Segment Start: DATA SHOWN
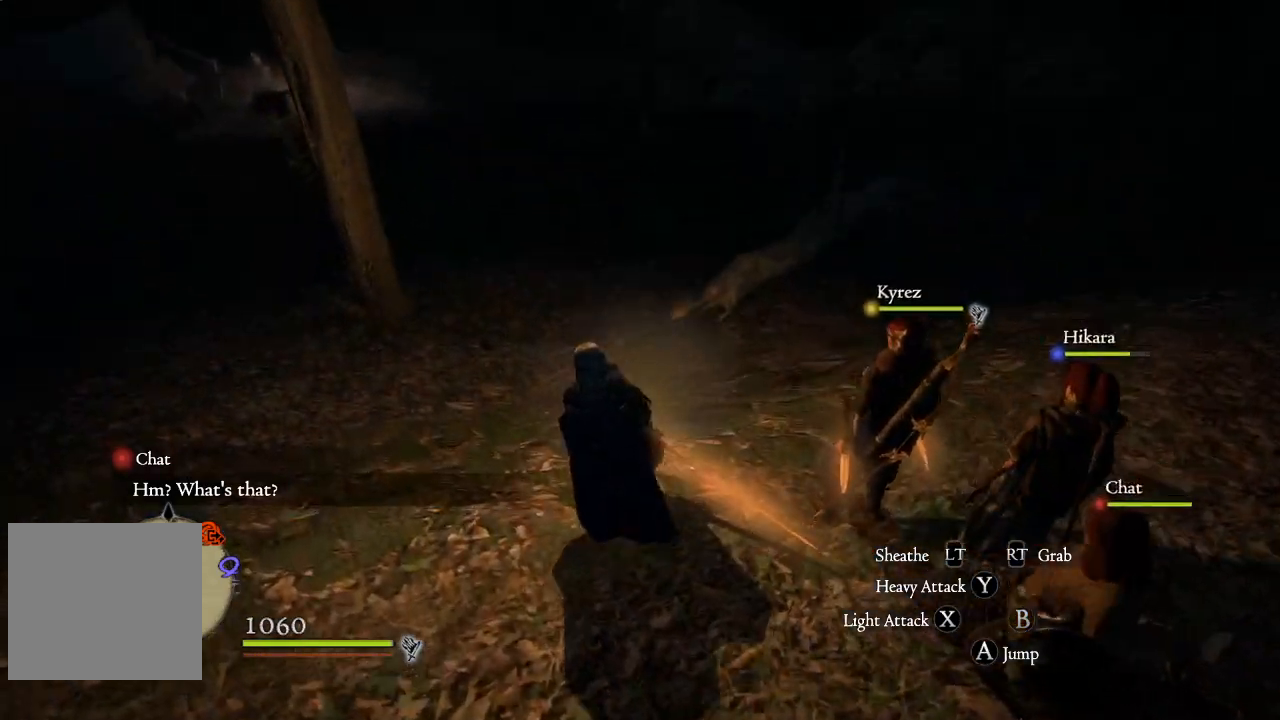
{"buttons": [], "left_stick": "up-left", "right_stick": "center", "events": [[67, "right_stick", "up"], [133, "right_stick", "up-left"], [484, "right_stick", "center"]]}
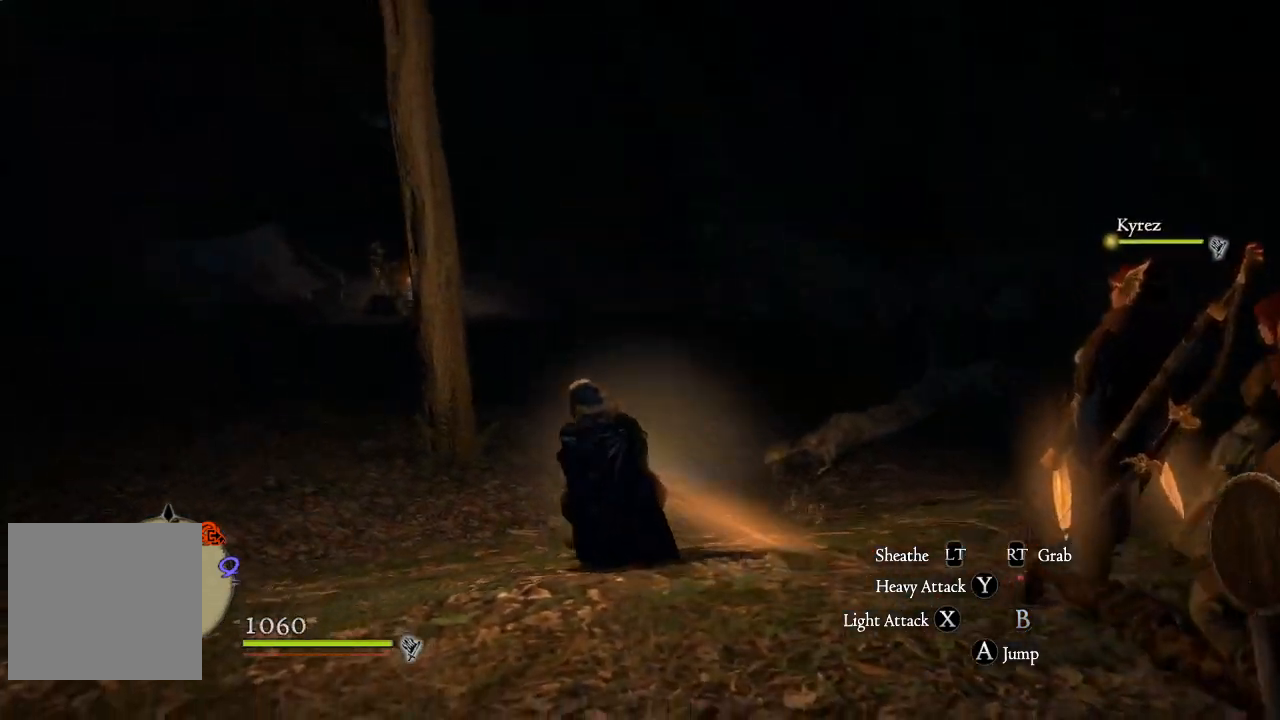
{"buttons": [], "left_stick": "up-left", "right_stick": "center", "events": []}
Segment End: DATA SHOWN
Segment Start: DATA SHOWN
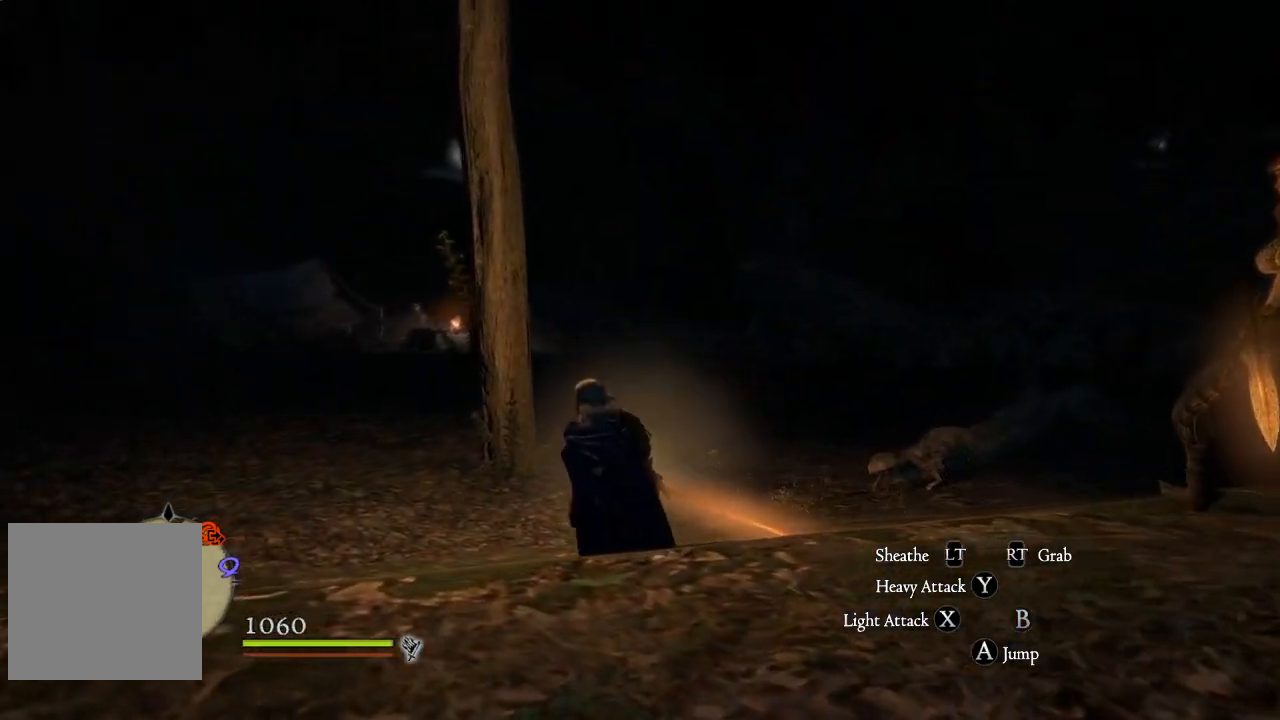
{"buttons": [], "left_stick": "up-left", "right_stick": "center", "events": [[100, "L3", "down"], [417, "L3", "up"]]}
Segment End: DATA SHOWN
Segment Start: DATA SHOWN
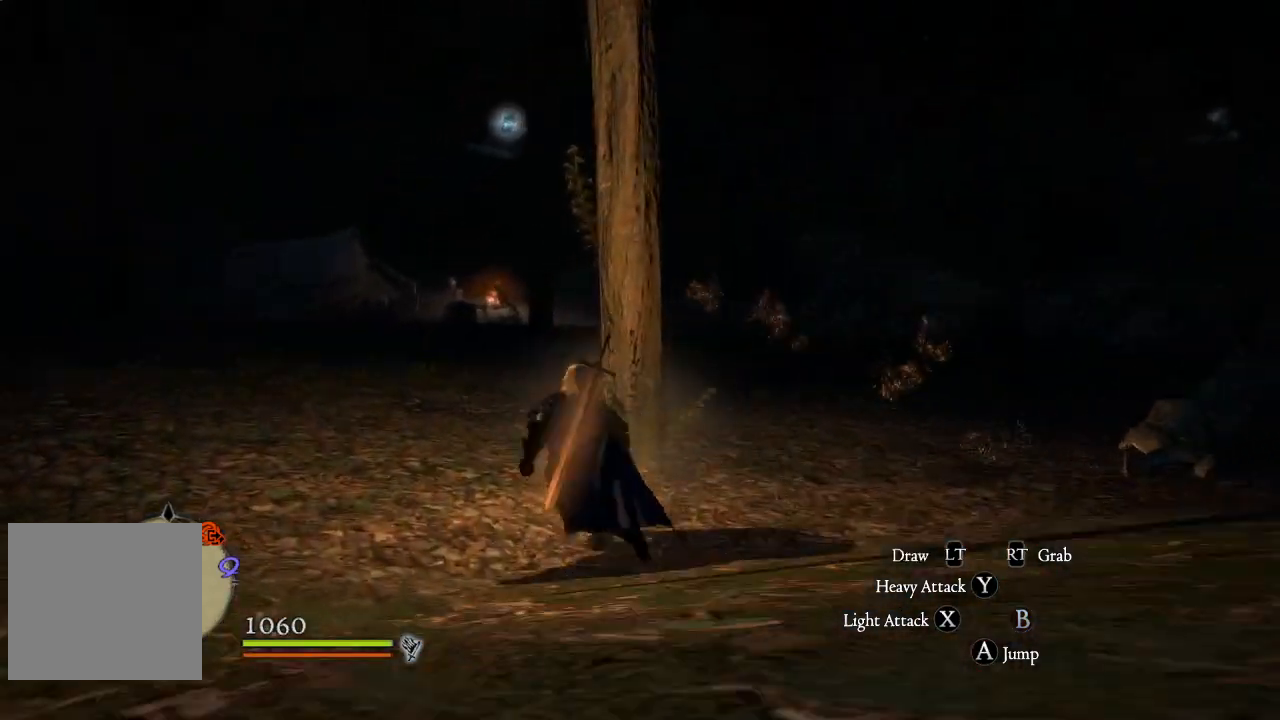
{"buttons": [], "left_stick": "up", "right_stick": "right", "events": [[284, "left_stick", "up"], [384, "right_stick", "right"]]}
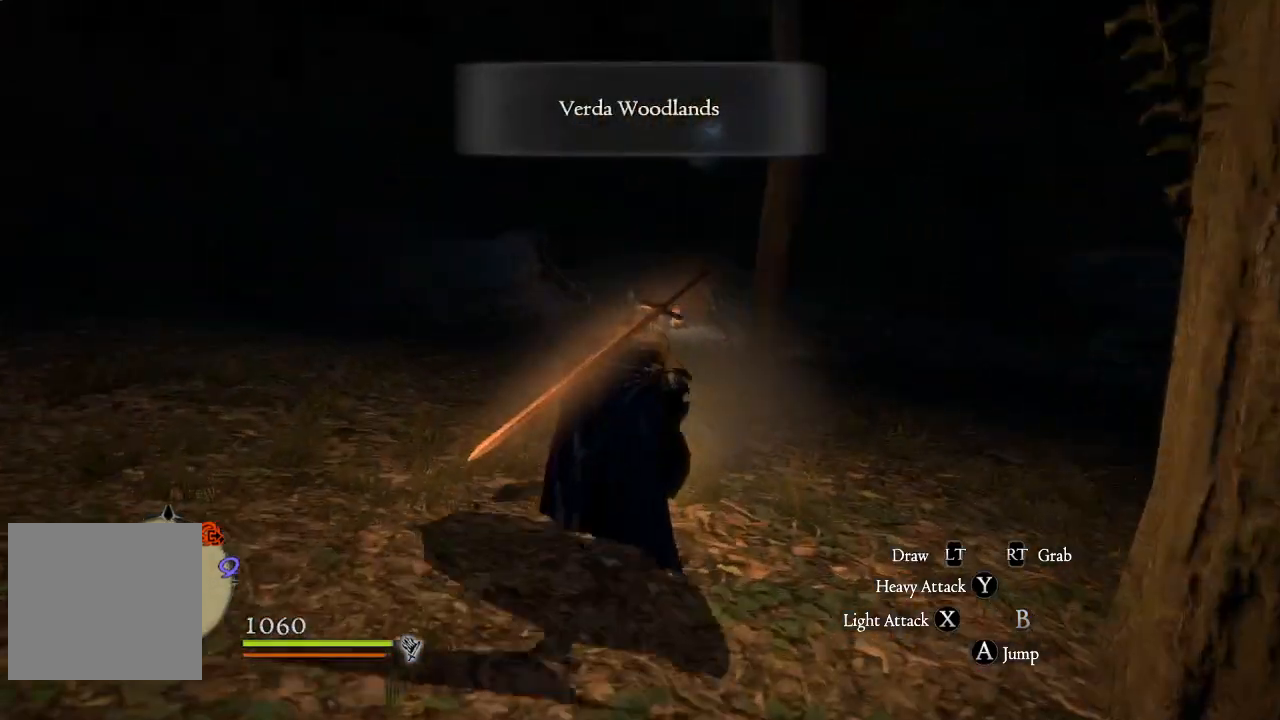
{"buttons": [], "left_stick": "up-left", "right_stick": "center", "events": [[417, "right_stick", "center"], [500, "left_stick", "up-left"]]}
Segment End: DATA SHOWN
**WHAT YOU NEED TO DO**
Look over the records. Copy the lines that include the word "center".

**ANSWER AREA**
{"buttons": [], "left_stick": "up-left", "right_stick": "center", "events": [[67, "right_stick", "up"], [133, "right_stick", "up-left"], [484, "right_stick", "center"]]}
{"buttons": [], "left_stick": "up-left", "right_stick": "center", "events": []}
{"buttons": [], "left_stick": "up-left", "right_stick": "center", "events": [[100, "L3", "down"], [417, "L3", "up"]]}
{"buttons": [], "left_stick": "up-left", "right_stick": "center", "events": [[417, "right_stick", "center"], [500, "left_stick", "up-left"]]}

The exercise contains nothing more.